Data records
[start]

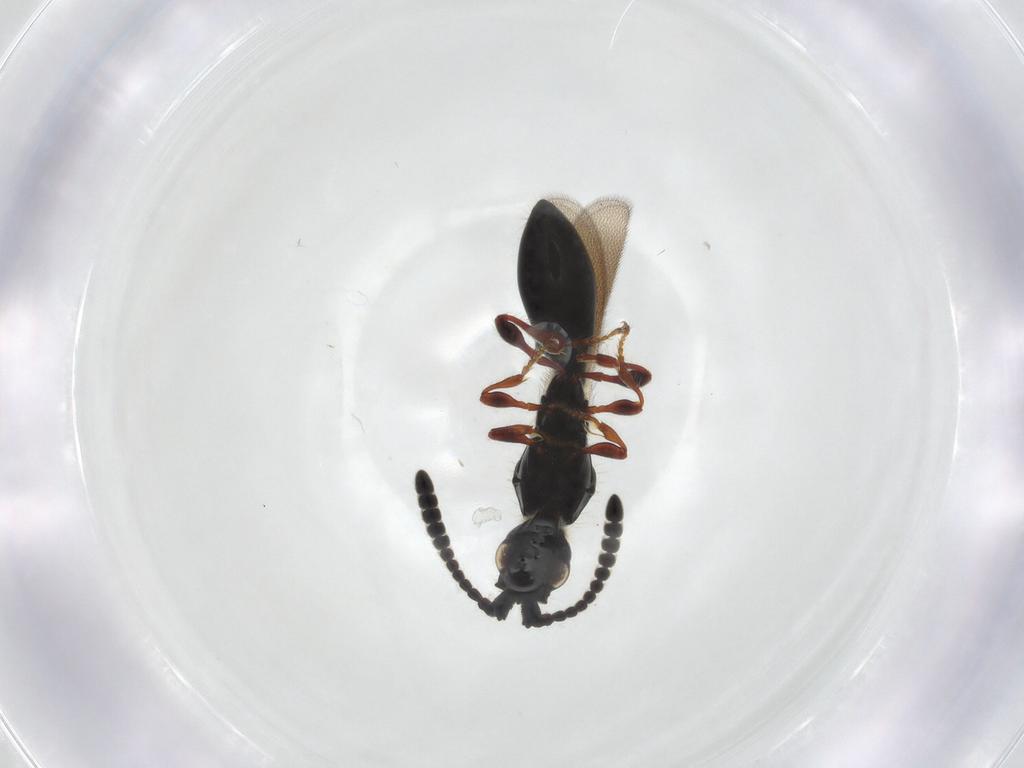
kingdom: Animalia
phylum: Arthropoda
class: Insecta
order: Hymenoptera
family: Diapriidae
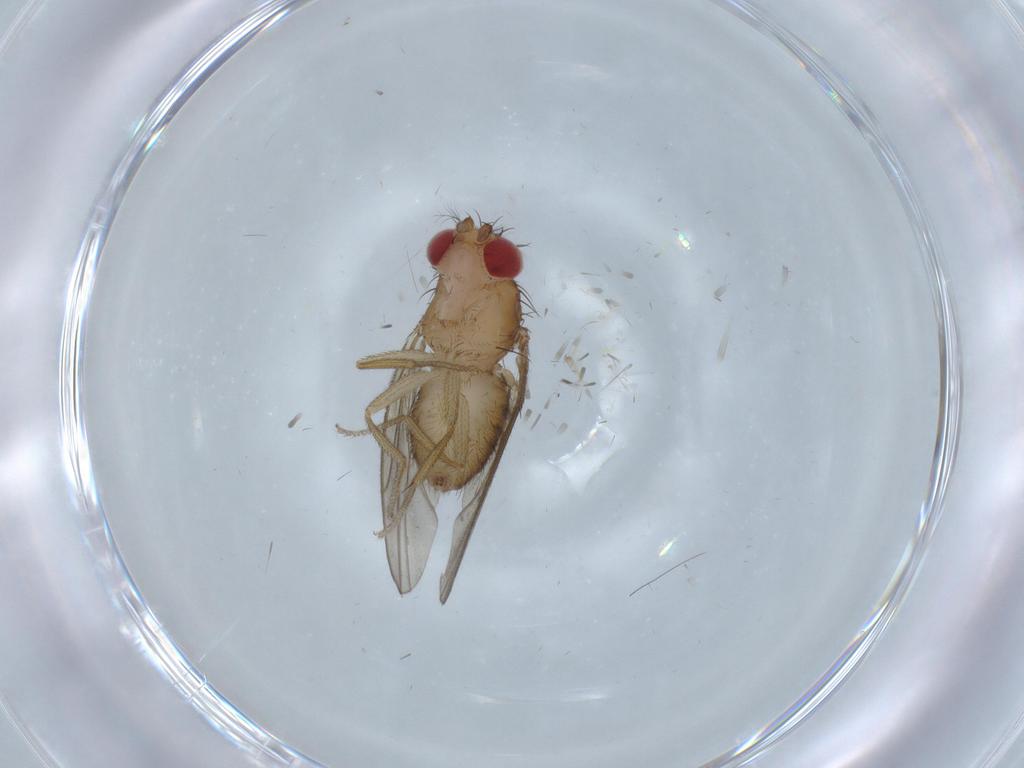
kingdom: Animalia
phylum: Arthropoda
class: Insecta
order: Diptera
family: Drosophilidae
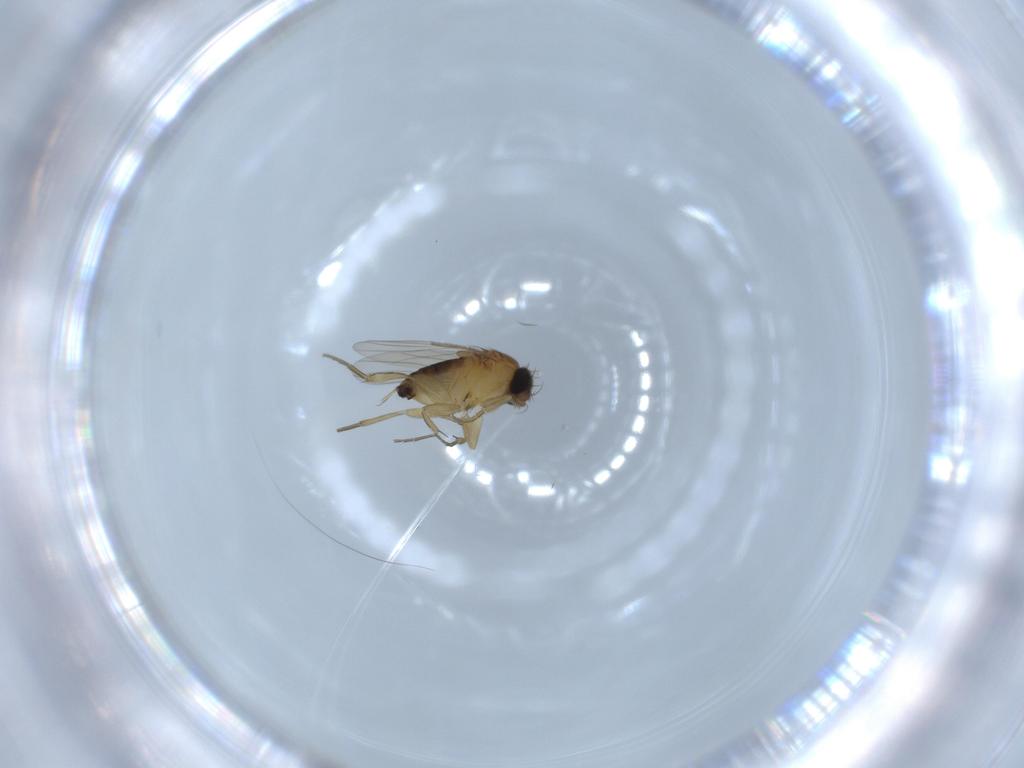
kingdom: Animalia
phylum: Arthropoda
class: Insecta
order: Diptera
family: Phoridae
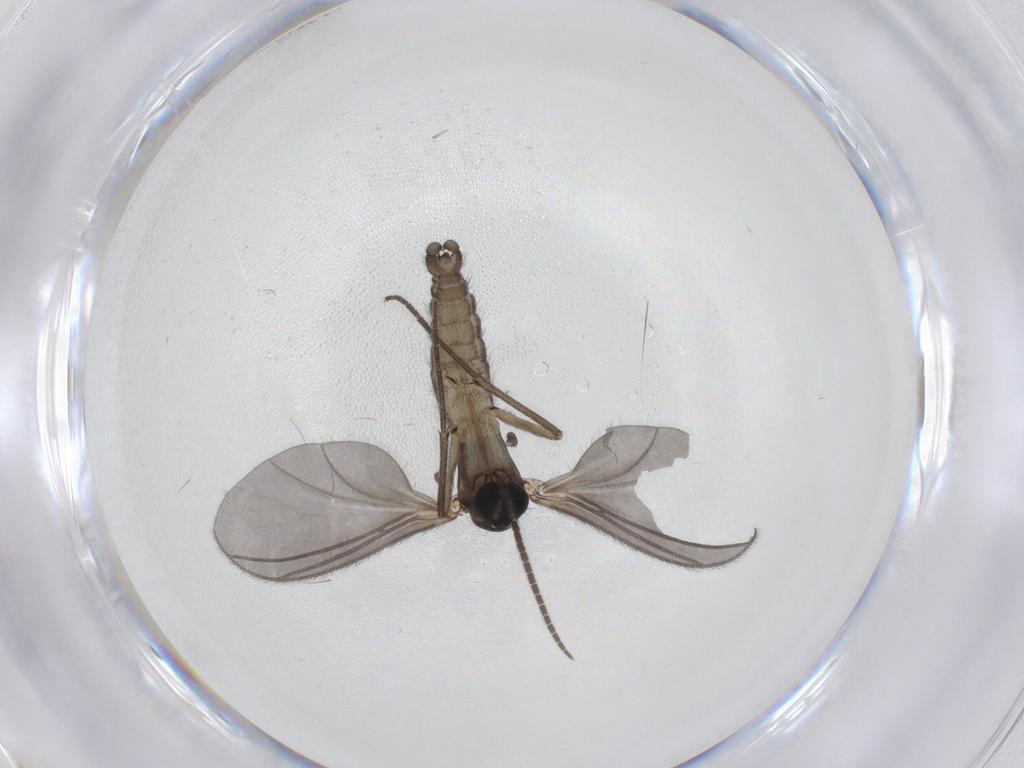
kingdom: Animalia
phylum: Arthropoda
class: Insecta
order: Diptera
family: Sciaridae
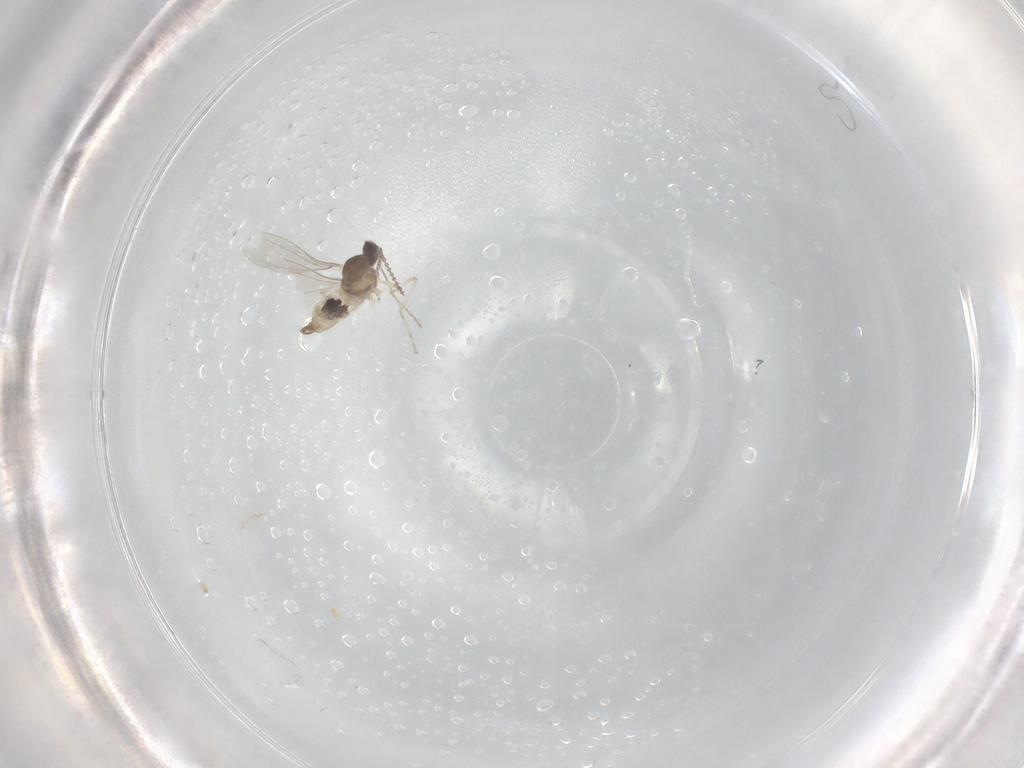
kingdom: Animalia
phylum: Arthropoda
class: Insecta
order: Diptera
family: Cecidomyiidae
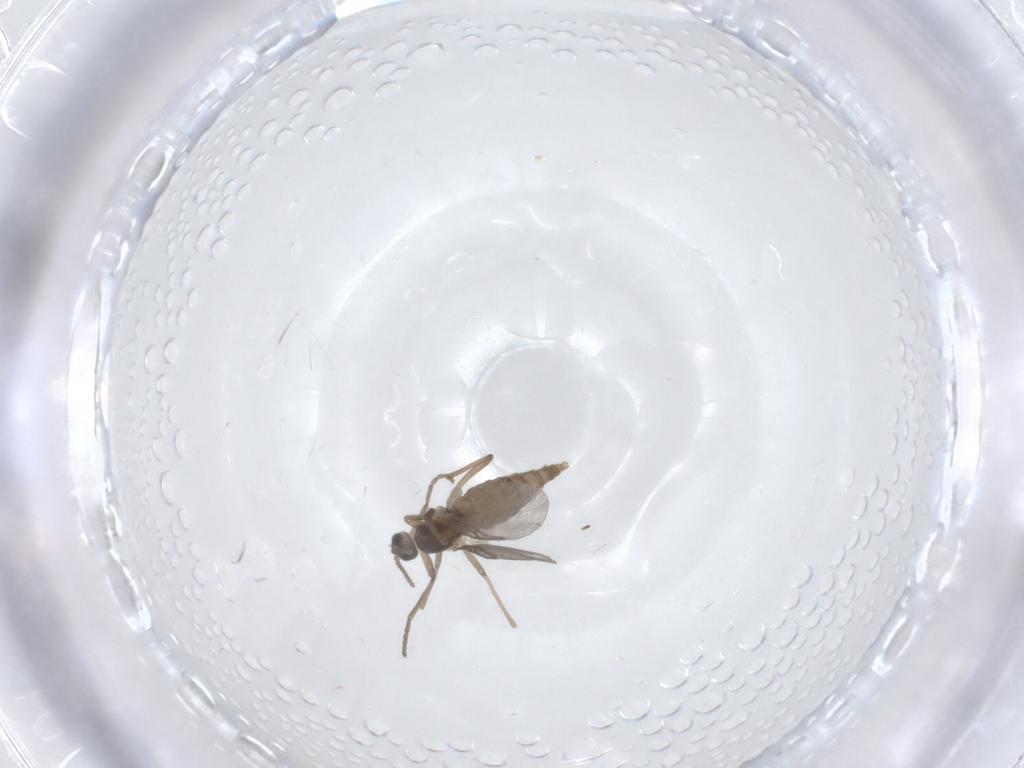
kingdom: Animalia
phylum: Arthropoda
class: Insecta
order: Diptera
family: Cecidomyiidae
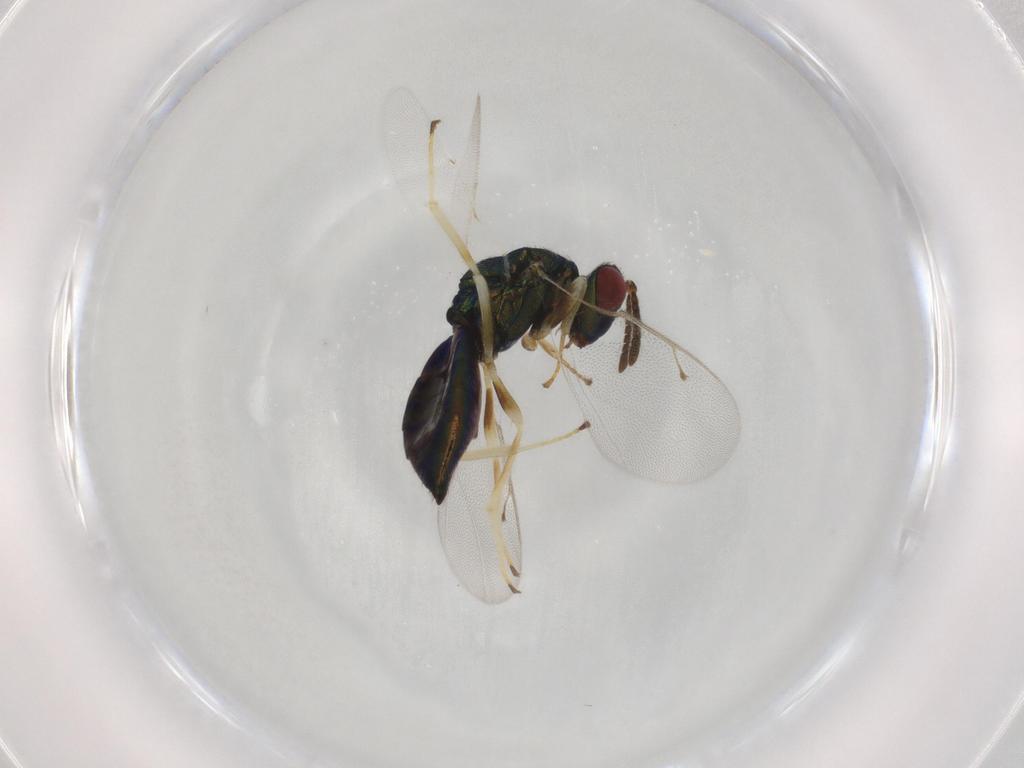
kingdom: Animalia
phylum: Arthropoda
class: Insecta
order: Hymenoptera
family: Pteromalidae
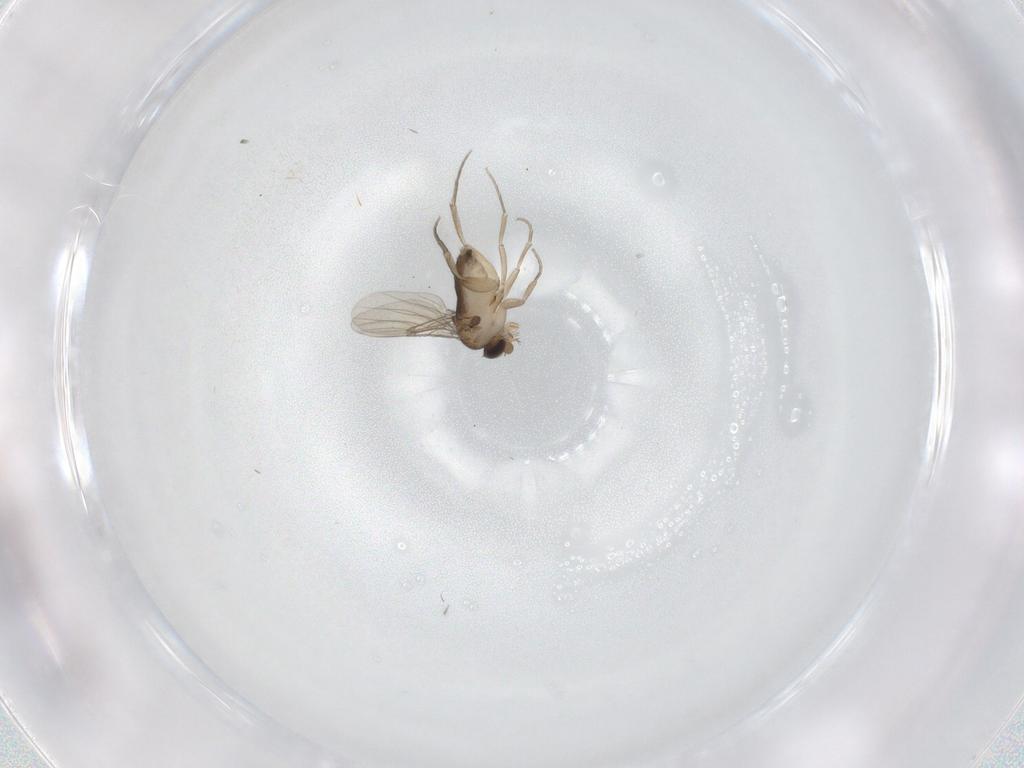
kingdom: Animalia
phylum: Arthropoda
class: Insecta
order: Diptera
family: Phoridae
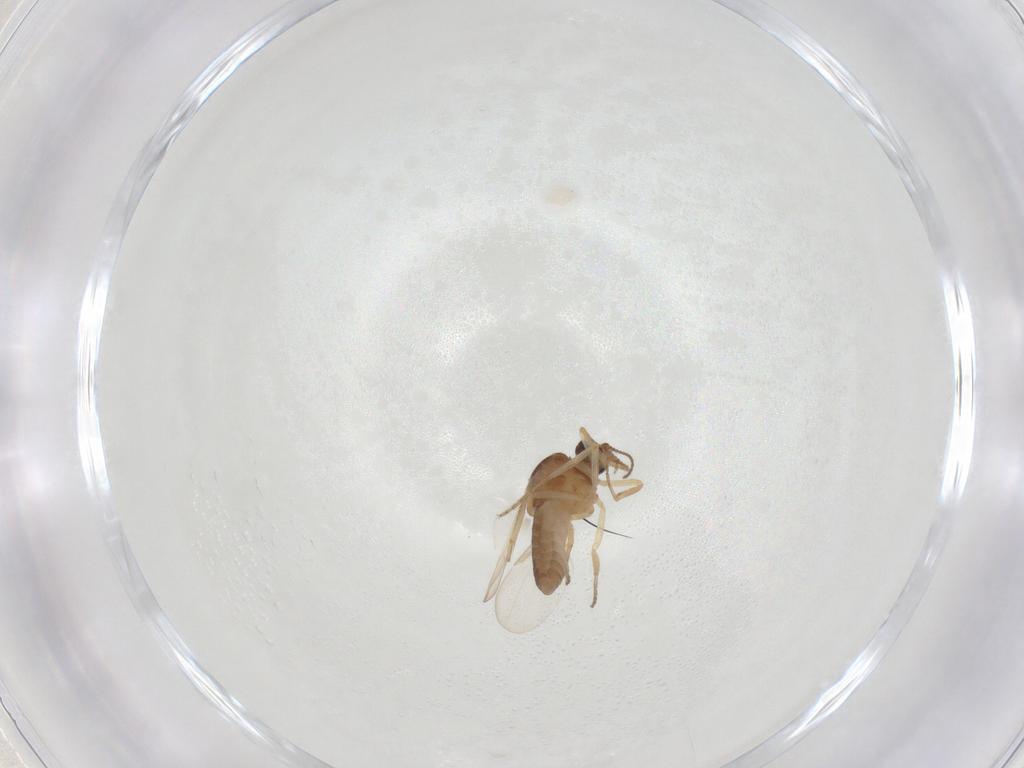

[end]

Gather each line of the data above that contains the word "family".

### Answer to this problem
family: Diapriidae
family: Drosophilidae
family: Phoridae
family: Sciaridae
family: Cecidomyiidae
family: Cecidomyiidae
family: Pteromalidae
family: Phoridae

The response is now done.